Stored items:
▶

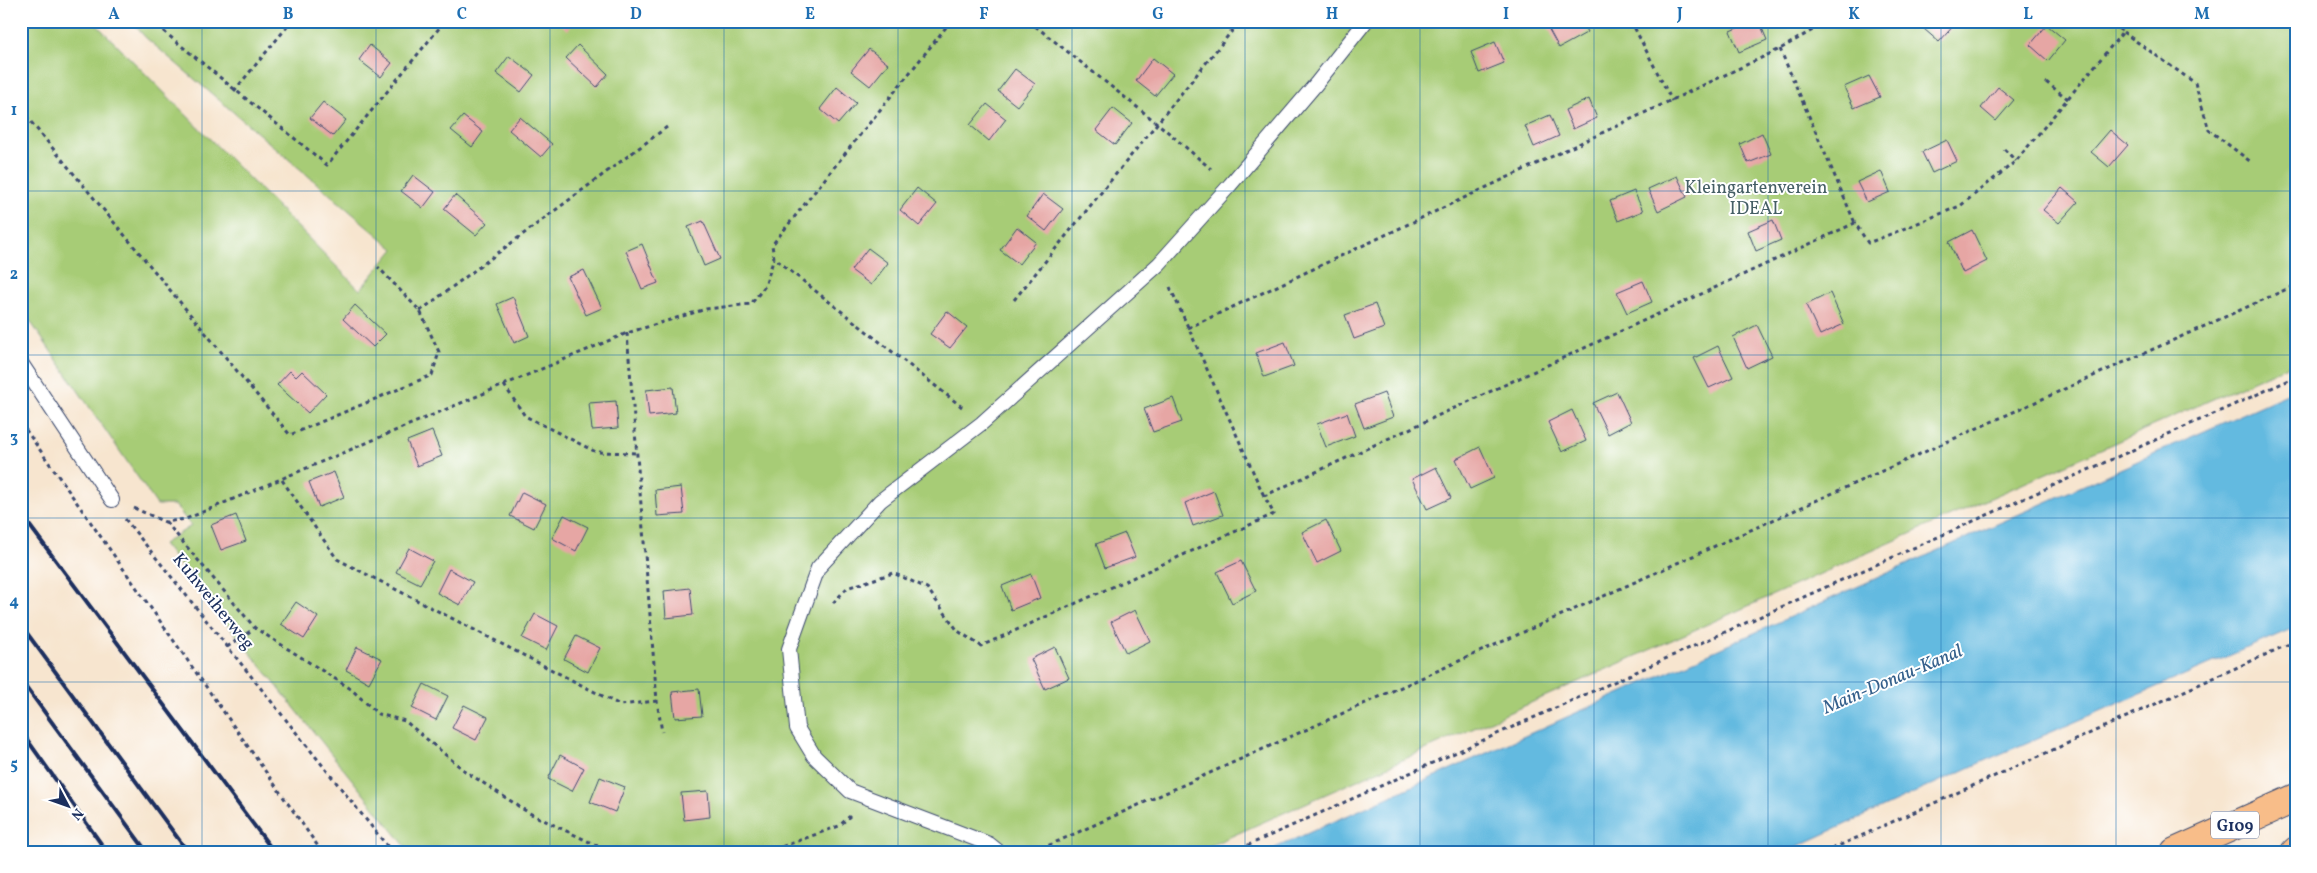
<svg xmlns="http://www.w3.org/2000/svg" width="2317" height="873" viewBox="0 0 2317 873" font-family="Vollkorn,serif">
	<rect width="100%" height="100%" fill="#fff"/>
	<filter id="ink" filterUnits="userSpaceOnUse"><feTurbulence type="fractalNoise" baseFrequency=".02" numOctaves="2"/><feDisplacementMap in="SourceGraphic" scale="10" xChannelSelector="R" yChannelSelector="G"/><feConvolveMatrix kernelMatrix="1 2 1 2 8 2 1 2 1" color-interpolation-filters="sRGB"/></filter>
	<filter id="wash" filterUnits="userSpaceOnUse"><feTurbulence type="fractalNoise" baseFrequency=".0096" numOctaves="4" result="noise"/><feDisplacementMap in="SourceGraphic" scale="20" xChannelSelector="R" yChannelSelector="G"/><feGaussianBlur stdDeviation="1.12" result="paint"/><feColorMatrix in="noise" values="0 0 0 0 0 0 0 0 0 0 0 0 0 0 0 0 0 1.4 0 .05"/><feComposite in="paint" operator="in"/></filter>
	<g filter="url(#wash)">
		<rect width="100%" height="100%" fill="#f7e5cf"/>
		<path fill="#a7cc76" stroke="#617e6a" d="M21,21H93L360,290L394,249L145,37L131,21H2296V362L1196,852H410L163,544L191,526L175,505H157L21,308Z"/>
		<path fill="#64bae0" stroke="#40749f" d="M2296,390V627L1984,761L1785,852H1266Z"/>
		<g id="blocks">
			<path fill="#e6a6a4" d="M556,21H575L568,30Z
				M1551,21H1582L1588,32L1559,48L1546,24Z
				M1753,21H1759L1767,40L1739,52L1730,31Z
				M1931,21H1955L1956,23L1939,42L1924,29Z
				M2047,25L2065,40L2048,61L2030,45Z
				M1495,42L1504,63L1479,73L1471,52Z
				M370,45L392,63L381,77L359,60Z
				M578,45L608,74L597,87L566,58Z
				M869,49L888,64L870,86L851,71Z
				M509,56L534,75L521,92L496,73Z
				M1153,58L1173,74L1155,96L1136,81Z
				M1015,69L1035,84L1017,106L998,91Z
				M1869,76L1880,97L1854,108L1844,87Z
				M837,87L856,103L838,124L820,109Z
				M1998,87L2014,100L1996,121L1981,108Z
				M1589,99L1597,118L1573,129L1565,110Z
				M323,102L346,120L333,136L310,118Z
				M987,104L1006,119L989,141L970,125Z
				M1113,108L1132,123L1115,145L1096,130Z
				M1550,115L1559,136L1534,147L1525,126Z
				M463,116L483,132L472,147L451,130Z
				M520,117L552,144L541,157L509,130Z
				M2110,130L2128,145L2109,167L2091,152Z
				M1762,133L1771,154L1748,163L1740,144Z
				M1947,140L1957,161L1932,173L1922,152Z
				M1881,171L1890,192L1867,202L1857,182Z
				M413,175L435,192L423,208L401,191Z
				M1677,176L1687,197L1658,211L1648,189Z
				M917,188L937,204L919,226L900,210Z
				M2062,188L2078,202L2059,223L2043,210Z
				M1634,191L1643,211L1618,221L1610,201Z
				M1043,194L1063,209L1046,231L1027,216Z
				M455,195L487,223L476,235L444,209Z
				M1773,220L1781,240L1756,251L1748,231Z
				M703,221L720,259L704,266L688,227Z
				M1017,227L1036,242L1019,264L1000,250Z
				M1972,230L1987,261L1963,273L1949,242Z
				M642,244L658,283L642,289L626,251Z
				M868,248L888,263L871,285L851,270Z
				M584,270L602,308L586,315L568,277Z
				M1643,281L1652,302L1627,313L1617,292Z
				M1830,293L1844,324L1820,335L1806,305Z
				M513,297L529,336L514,343L497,304Z
				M1375,304L1384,328L1354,339L1345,315Z
				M355,305L386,334L373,347L343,319Z
				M947,311L967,327L950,348L930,334Z
				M1757,325L1772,356L1747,368L1733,337Z
				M1285,342L1294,366L1264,377L1256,353Z
				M1718,346L1733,377L1709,388L1694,358Z
				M290,371L296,377L302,371L326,394L308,413L277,385Z
				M673,387L676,413L649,416L646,390Z
				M1617,392L1631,422L1608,434L1593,403Z
				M1384,393L1393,417L1364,428L1355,404Z
				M1173,398L1182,422L1153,432L1144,409Z
				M616,401L618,428L592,430L589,403Z
				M1572,410L1586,441L1562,452L1548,422Z
				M1347,413L1355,436L1326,447L1317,424Z
				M432,431L442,456L417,466L407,441Z
				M1480,447L1494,478L1470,489L1456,459Z
				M1436,467L1451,498L1427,509L1412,479Z
				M334,472L344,497L319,507L309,482Z
				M681,487L684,514L657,516L655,490Z
				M1214,491L1223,515L1193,526L1185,503Z
				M522,492L546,504L534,528L510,516Z
				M236,515L246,541L221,550L211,525Z
				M564,515L588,527L576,551L552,538Z
				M1326,520L1341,551L1317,563L1302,532Z
				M1125,533L1135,557L1105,568L1096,544Z
				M409,548L433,561L420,584L396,572Z
				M1241,561L1256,591L1232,603L1217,572Z
				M449,569L473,582L460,605L437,593Z
				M1031,574L1040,598L1011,610L1002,586Z
				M690,588L693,615L666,618L664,591Z
				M296,602L318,617L304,639L281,624Z
				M1135,610L1150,641L1126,653L1111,622Z
				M535,614L558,626L546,650L522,638Z
				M576,636L600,648L588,672L564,659Z
				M357,647L382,659L369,683L346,670Z
				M1055,647L1069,678L1045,689L1031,659Z
				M424,684L448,696L436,720L412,708Z
				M699,689L702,716L675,718L672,692Z
				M464,705L488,717L476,740L452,728Z
				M560,755L584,768L572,791L548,779Z
				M600,777L625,787L615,812L590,802Z
				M708,791L710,817L684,820L681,793Z"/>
		</g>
	</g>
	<g filter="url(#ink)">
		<use href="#blocks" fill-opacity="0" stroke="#3c4a6f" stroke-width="1"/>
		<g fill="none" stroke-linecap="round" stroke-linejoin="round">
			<defs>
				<path id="service" d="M21,363L112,500
					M999,852L989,844L850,791L814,756L797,728L789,649L818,568L880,501L982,423L1159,264L1230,185L1316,84L1366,21"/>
				<path id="trunk" d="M2175,852L2296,798
					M2295,852L2296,851"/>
			</defs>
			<use href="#service" stroke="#3c4a6f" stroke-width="16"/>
			<use href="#trunk" stroke="#3c4a6f" stroke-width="30"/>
			<path stroke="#3c4a6f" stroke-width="3" stroke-dasharray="4 4" stroke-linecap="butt" d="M151,21L327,165L445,21
				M951,21L772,245L774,258L962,407
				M1029,21L1162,127L1211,169
				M1631,21L1672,101
				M2123,32L2195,83L2209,130L2251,162
				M1780,49L1855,223
				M2046,82L2068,99
				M234,91L292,21
				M21,110L290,435L432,375L439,352L420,311L378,267
				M2004,149L2016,161
				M1170,287L1264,496
				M1014,300L1240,21
				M420,311L667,127
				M1188,328L1780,49L1828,21
				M627,333L657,701L662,732
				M504,385L525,416L596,452L637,453
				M21,423L322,852
				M282,480L337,559L620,705L657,701
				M134,508L165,522L186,519L627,333L706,309L751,304L765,286L774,258
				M125,519L392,852
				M166,522L255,628L351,689L378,714L405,721L465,771L529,813L604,849L617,852
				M833,603L847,588L893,573L927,588L958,631L981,646L1274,514L1264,496L1855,223L1868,243L1960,206L2016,161L2123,32L2109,21
				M227,647L255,628
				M759,852L770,851L839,826L850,816
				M1034,852L2296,285
				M1233,852L2296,377
				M1825,852L2296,641"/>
			<use href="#service" stroke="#fff" stroke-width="14"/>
			<use href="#trunk" stroke="#f8bd89" stroke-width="28"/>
			<path stroke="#1b2f5e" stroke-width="4" d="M21,514L274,852
				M21,625L188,852
				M21,680L147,852
				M21,731L107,852"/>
		</g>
	</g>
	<path fill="none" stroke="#1f6fb2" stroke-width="1" stroke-opacity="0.55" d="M202,21V852M376,21V852M550,21V852M724,21V852M898,21V852M1072,21V852M1245,21V852M1420,21V852M1594,21V852M1768,21V852M1941,21V852M2116,21V852M21,191H2296M21,355H2296M21,518H2296M21,682H2296"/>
	<g text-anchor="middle" stroke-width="4" stroke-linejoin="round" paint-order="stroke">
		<rect fill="#fff" stroke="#5f6d8e" stroke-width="1" x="2211" y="811.5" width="48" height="27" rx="4"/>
		<g font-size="16" font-weight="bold" fill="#1b2f5e">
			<text x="2235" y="831">G109</text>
		</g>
		<g font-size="18" fill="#455e65" stroke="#fff">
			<text x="1756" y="193">Kleingartenverein<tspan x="1756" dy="21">IDEAL</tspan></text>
		</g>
		<g font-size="18" fill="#1b2f5e" stroke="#fff">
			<text transform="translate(214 601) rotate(51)" y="6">Kuhweiherweg</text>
		</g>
		<g font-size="19" font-style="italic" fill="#35608c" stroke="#fff">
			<text transform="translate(1892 678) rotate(-23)" y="7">Main-Donau-Kanal</text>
		</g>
	</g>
	<rect width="2317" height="873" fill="none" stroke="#fff" stroke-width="55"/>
	<g transform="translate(68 806) rotate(131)" stroke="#ffffff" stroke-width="4" paint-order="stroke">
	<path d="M0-4L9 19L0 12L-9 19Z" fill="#1b2f5e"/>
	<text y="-8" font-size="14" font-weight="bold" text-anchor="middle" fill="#1b2f5e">N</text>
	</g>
	<rect x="28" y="28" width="2262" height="818" fill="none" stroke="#1f6fb2" stroke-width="2"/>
	<g font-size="16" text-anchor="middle" font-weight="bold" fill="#1f6fb2">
		<text x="114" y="19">A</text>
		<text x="288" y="19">B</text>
		<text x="462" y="19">C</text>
		<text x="636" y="19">D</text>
		<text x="810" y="19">E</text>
		<text x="984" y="19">F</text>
		<text x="1158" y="19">G</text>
		<text x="1332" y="19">H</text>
		<text x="1506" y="19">I</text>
		<text x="1680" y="19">J</text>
		<text x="1854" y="19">K</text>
		<text x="2028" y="19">L</text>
		<text x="2202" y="19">M</text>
		<text x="14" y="115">1</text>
		<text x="14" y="279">2</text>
		<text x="14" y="442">3</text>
		<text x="14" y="606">4</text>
		<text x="14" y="769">5</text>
	</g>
</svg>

◀

# GOAL OF THE EXERCISE:
Copy each line of the data that contains the word "wash", leaving the other lines out.

# SOLVED EXERCISE:
	<filter id="wash" filterUnits="userSpaceOnUse"><feTurbulence type="fractalNoise" baseFrequency=".0096" numOctaves="4" result="noise"/><feDisplacementMap in="SourceGraphic" scale="20" xChannelSelector="R" yChannelSelector="G"/><feGaussianBlur stdDeviation="1.12" result="paint"/><feColorMatrix in="noise" values="0 0 0 0 0 0 0 0 0 0 0 0 0 0 0 0 0 1.4 0 .05"/><feComposite in="paint" operator="in"/></filter>
	<g filter="url(#wash)">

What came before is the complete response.